East Mount Barren
Fitzgerald River National Park
Directions - East Mount Barren can be reached by taking Ravensthorpe-Hopetoun Road from Ravensthorpe to the turnoff for Hamersley Drive that leads into Fitzgerald River National Park. Hamersley Drive is paved all the way past West Beach and the car park for the East Mount Barren Trail Head is well signed and on the right hand side of the road.
The Hike - With one Barren already in the collection I was excited to complete the set (at least the ones you are allowed to climb) and after driving into the eastern end of the park over Culham Inlet and seeing East Mount Barren in all of its magnificence, my eagerness grew. My plan was to hike this one nearer to sunset to allow for better photographs and I'm really glad I waited. We set up camp at Four Mile Beach and headed for a swim at Barrens Beach where, as I mentioned in my Sepulcralis Hill write-up, it allowed me to make peace with the last Barren before jumping into the hike (plus it was just a little bit relaxing in the warm sun).

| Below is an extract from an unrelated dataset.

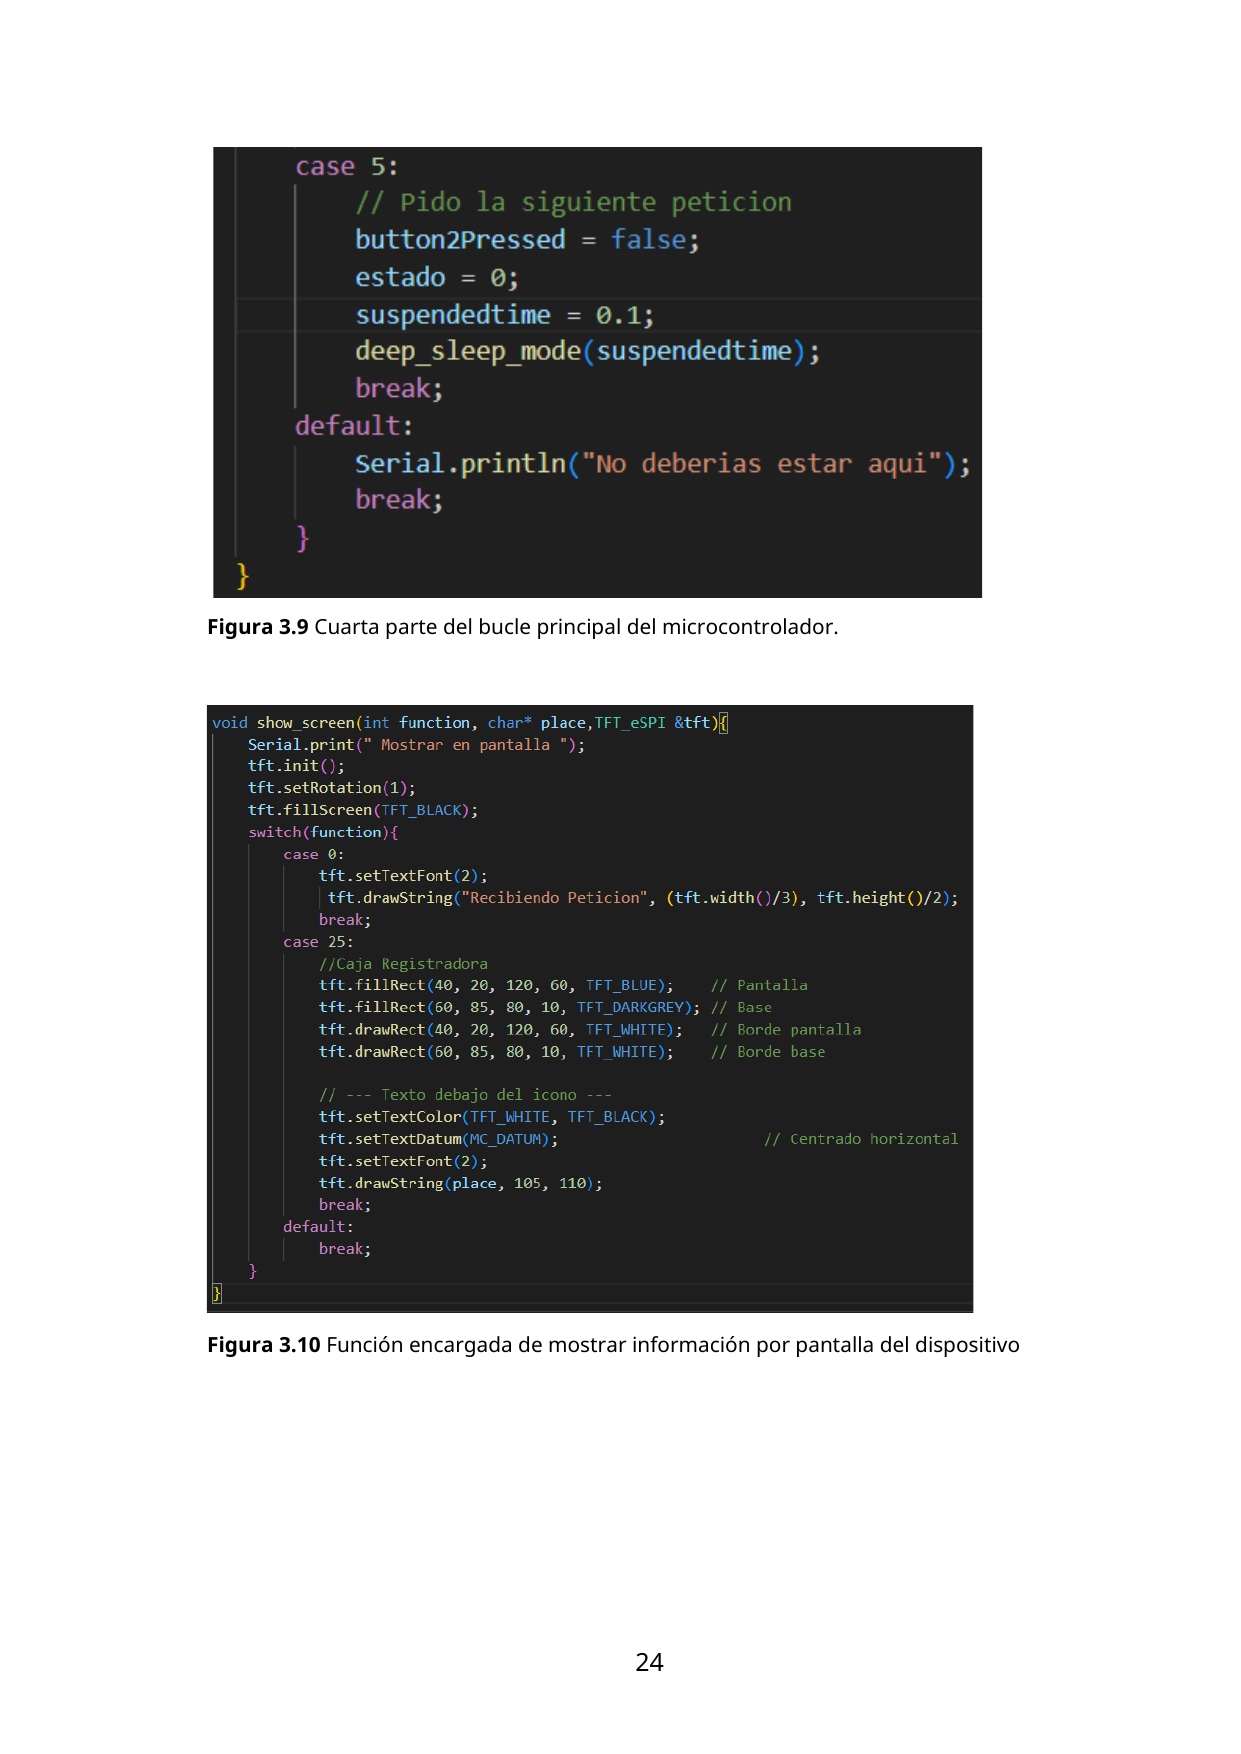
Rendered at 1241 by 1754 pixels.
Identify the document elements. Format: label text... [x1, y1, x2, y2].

With an underwhelming hike at Sepulcralis Hill completed, Caris and I drove to the car park for East Mount Barren and what would hopefully be a much better experience (spoiler: it was). The car park was empty when we arrived, unexpected given it was near the Easter break and it looked quite busy as we drove past less than an hour earlier. This just meant that we had the place to ourselves and could enjoy the hike without coming across another soul (we are both weird people-avoiding introverts). Just like West Mount Barren there are a few opportunities to frame the mountain in your photographs with some Banksias and Royal Hakea aka Traffic Light Bush Kale. With that out the way we started proceedings with a good scrub of the boots at the dieback station and a walk along the boardwalk section that protects the recovering scrub. The gentleness of the boardwalk doesn't last long and you are faced with just over a kilometre of bright quartzite and sandstone to scramble over and admire.
With its close proximity to both the coast and several notable mountainous features, namely the Whoogarup Range to the west and the Eyre Range to the north, there is no shortage of viewpoints to admire as you climb up and up. The climbing thankfully is broken up into stages and each little section offers something unique to look at or switches your focus onto something entirely new. For the first section you climb up to a series of jagged rocks with the view back towards the Whoogarup Range, Mileys Beach and the Hamersley Inlet providing a pleasant distraction. As we reached the first of the rocky features the clouds started gathering to the west and I was hoping that they didn't become overly thick as the reason I chose this hike at this time was the potential for an epic sunset. Having already seen the highlight gallery up the top of the page I think you know how this story ends but the early cloud cover started filtering the light perfectly with rays of sunshine breaking through and livening up an already great start.